Image Via Steve Jurvetson [Wikipedia]

Caddyshack was actually a perfect fit movie for Bill, as he is an avid golfer. He even had ample experience with his role, as he worked as a golf caddy throughout high school –sure he wasn’t the groundskeeper, but I’m willing to bet that he got to know the groundskeeper of his local course.

These days Bill plays in many celebrity tournaments, is featured playing golf in a number of movies, including Zombieland, and he even wrote a book called Cinderella Story: My Life in Golf about his love for the game. He also starred in a Comedy Central series with his brothers called “The Sweet Spot” that was all about them playing golf. He and his brothers also own a restaurant near St. Augustine that is appropriately named Caddy Shack.
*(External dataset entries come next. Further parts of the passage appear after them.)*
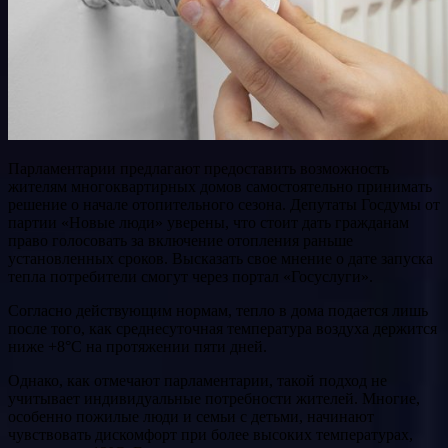
Парламентарии предлагают предоставить возможность
жителям многоквартирных домов самостоятельно принимать
решение о начале отопительного сезона. Депутаты Госдумы от
партии «Новые люди» уверены, что стоит дать гражданам
право голосовать за включение отопления раньше
установленных сроков. Высказать свое мнение о дате запуска
тепла потребители смогут через портал «Госуслуги».
Согласно действующим нормам, тепло в дома подается лишь
после того, как среднесуточная температура воздуха держится
ниже +8°С на протяжении пяти дней.
Однако, как отмечают парламентарии, такой подход не
учитывает индивидуальные потребности жителей. Многие,
особенно пожилые люди и семьи с детьми, начинают
чувствовать дискомфорт при более высоких температурах,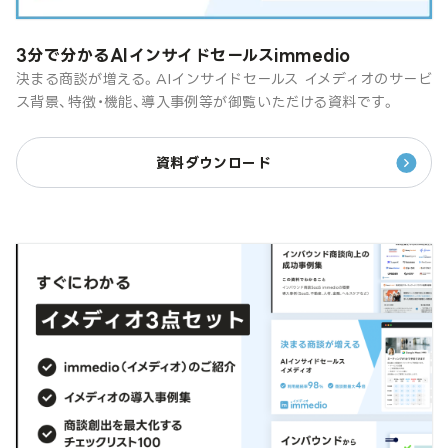
3分で分かるAIインサイドセールスimmedio
決まる商談が増える。AIインサイドセールス イメディオのサービ
ス背景、特徴・機能、導入事例等が御覧いただける資料です。
資料ダウンロード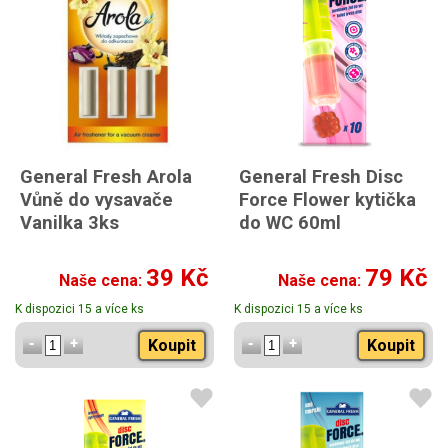
General Fresh Arola
General Fresh Disc
Vůně do vysavače
Force Flower kytička
Vanilka 3ks
do WC 60ml
39 Kč
79 Kč
Naše cena:
Naše cena:
K dispozici 15 a více ks
K dispozici 15 a více ks
Koupit
Koupit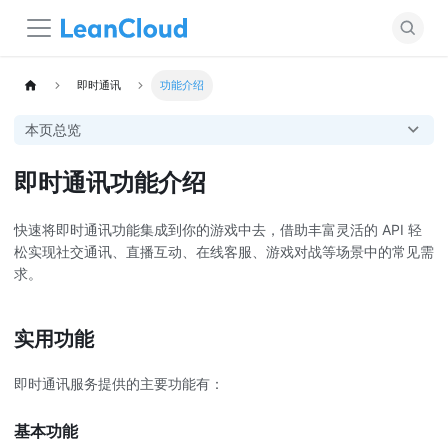
即时通讯
功能介绍
本页总览
即时通讯功能介绍
快速将即时通讯功能集成到你的游戏中去，借助丰富灵活的 API 轻
松实现社交通讯、直播互动、在线客服、游戏对战等场景中的常见需
求。
实用功能
即时通讯服务提供的主要功能有：
基本功能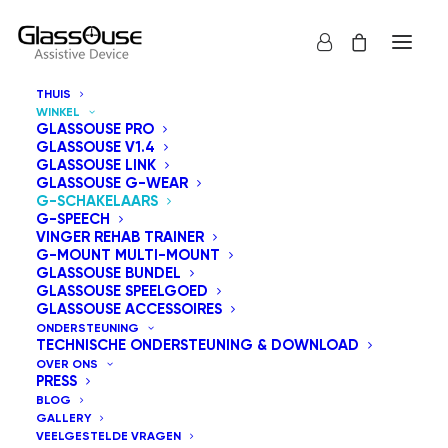
THUIS
WINKEL
GLASSOUSE PRO
GLASSOUSE V1.4
GLASSOUSE LINK
GLASSOUSE G-WEAR
Ontdek de nieuwste adaptieve schakelaars van
G-SCHAKELAARS
G-SPEECH
GlassOuse uit de G-Switch-serie. Deze collectie omvat
VINGER REHAB TRAINER
de Bite Switch, Puff Switch, Finger Switch, Foot Switch,
G-MOUNT MULTI-MOUNT
GLASSOUSE BUNDEL
Press Switch, Pillow Switch, Touch Switch, Proximity
GLASSOUSE SPEELGOED
Switch, 360 Bite Switch, Cheek Switch, Blink Switch en
GLASSOUSE ACCESSOIRES
ONDERSTEUNING
de innovatieve Muscle Switch. Elke schakelaar is
TECHNISCHE ONDERSTEUNING & DOWNLOAD
voorzien van een 3,5 mm-aansluiting, waardoor hij
OVER ONS
PRESS
compatibel is met diverse hulpmiddelen.
BLOG
GALLERY
VEELGESTELDE VRAGEN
Golf isn’t the only game he’s passionate about though. Bill is a part-owner of a number of minor league baseball team, including the St. Paul Saints, the Charleston RiverDogs, Hudson Valley Renegades, and the Brockton Rox.

Musicians Really Love Him

Bill Murray is one of the only actors who multiple bands have written songs about. In fact, Wikipedia lists eleven songs inspired by Bill and chances are that there are more that were never added. While most of the bands are small indie or punk groups, popular group Gorillaz released a single and video called “Bill Murray” in 2007.

So remember, no matter how you feel about his stance on Ghostbusters III, Bill’s still responsible for a lot of great things that we can all appreciate. So enjoy a very Happy Birthday Mr. Murray!